Case ID: ohio-law-abs_6/html/0531-02.html
Source: Caselaw Access Project
Author: {"author": "VICKERY, J.", "license": "Public Domain", "url": "https://static.case.law/"}
Date Created: 2024-08-24T03:29:51.129683

INDUST. COMM. v. TERRELL.
    Ohio Appeals, 8th Dist., Cuyahoga Co.
    No. 8566.
    Decided June 18, 1928.
    First Publication of This Opinion.
    Syllabus by Editorial Staff.
    261. COMMON LAW WIFE — 1283. Workmen’s Compensation.
    Common Law Wife entitled to award by Industrial Commission for balance of sum not already drawn, that has been awarded to her husband.
    Error to Common Pleas.
    Judgment affirmed.
    Edward C. Turner, Atty. Gen., Columbus, and John A. Elden, Cleveland, for Industrial Com.
    Cerrezin & Wilson, Cleveland, for Terrell.
   PULL TEXT.

VICKERY, J.

This cause comes into this court on a petition in error to the Common Pleas Court of Cuyahoga County.

In the court below Minnie Terrell took an appeal from the refusal of the Industrial Commission of Ohio to permit her to participate in the fund as the wife of the deceased employee. It seems that Joseph Terrell was an employee of The McKinney Steel Company, which Company! was a contributor to the Industrial Commission Fund, and while in the course of his employment he was injured in one of his eyes and he made application for compensation under the rules of the Industrial Commission and was allowed temporary disability. It subsequently developed that the injury resulted in a total loss of the injured eye, and an application was made to the Industrial Commission for a permanent partial disability. This application was granted and he was allowed compensation for $18.75 per week, or two-thirds of his weekly wage, for a period of one hundred weeks, or $1,875.00 in all. Shortly after such award was made to him he died, from a cause not in any way connected with his employment, whereupon an application was made on the part of Minnie Terrell, his wife, for the continuance of the payment to her of the amount allowed to him. After hearing her application the Industrial Commission refused it on the ground that there seems to have been some suspicion that maybe she was not the wife of Terrell, or to use their words:

“The balance of the permanent partial award should not be granted the claimant on the grounds of dependency. Proof of dependency on the part of the alleged common law wife and the alleged adopted son, is not as clear as it might have been reported upon.
“RECOMMENDATION: That the application for rehearing be dismissed and that the claimant be advised that she is entitled to no further consideration; and that the balance of the permanent partial award granted on May 29, 1925, be restored to the fund.”

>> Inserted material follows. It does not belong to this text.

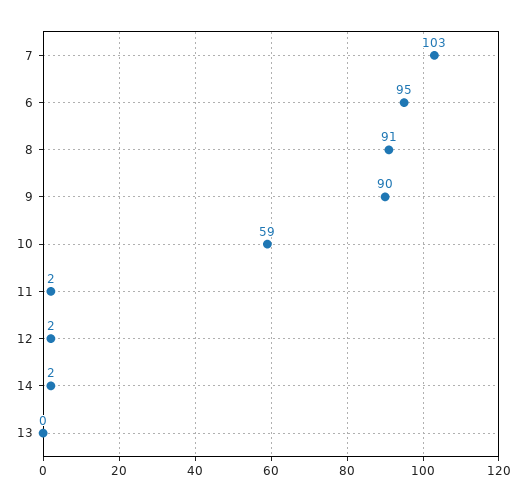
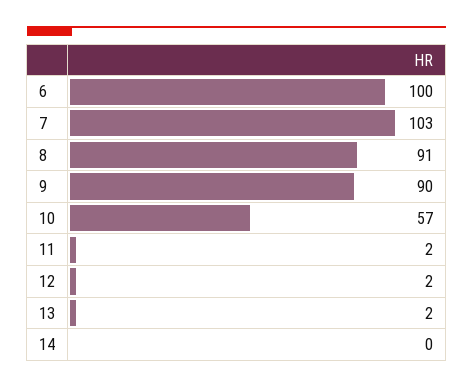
6: 95 -> 100
10: 59 -> 57
14: 2 -> 0
13: 0 -> 2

Within the time allowed by law she took an appeal from such refusal to allow her to participate, to the Court of Common Pleas, in which case a jury was waived, and it was submitted to the Court, and the Court having heard the evidence which had been introduced before the Commission, found for the plaintiff and awarded her the balance of the sum- not already drawn that had been awarded to the husband. The record in this case shows by evidence that was before the court and had theretofore been before the Commission, beyond question that this man and woman had entered into a contract followed by co-habitation which clearly, under the law of Ohio, made a common law marriage and she was entitled to whatever rights a statutory wife might have been entitled to, and just why the Commission used the words that they did to dismiss this claim, it is a little difficult to understand. The probabilities are that no case is proven with such exact clearness as one would like, but if lawsuits were dismissed and rights disregarded for such a reason, it would go hard with many of the litigants in our courts.

At any event there was evidence in the record which would show that this woman was a dependent and was the wife of Joseph Terrell, and we ’ see no reason why this amount having been awarded to him, should not be paid to her as his dependent.

We can see no error in the judgment of the Court of Common Pleas and the same will, therefore, be affirmed.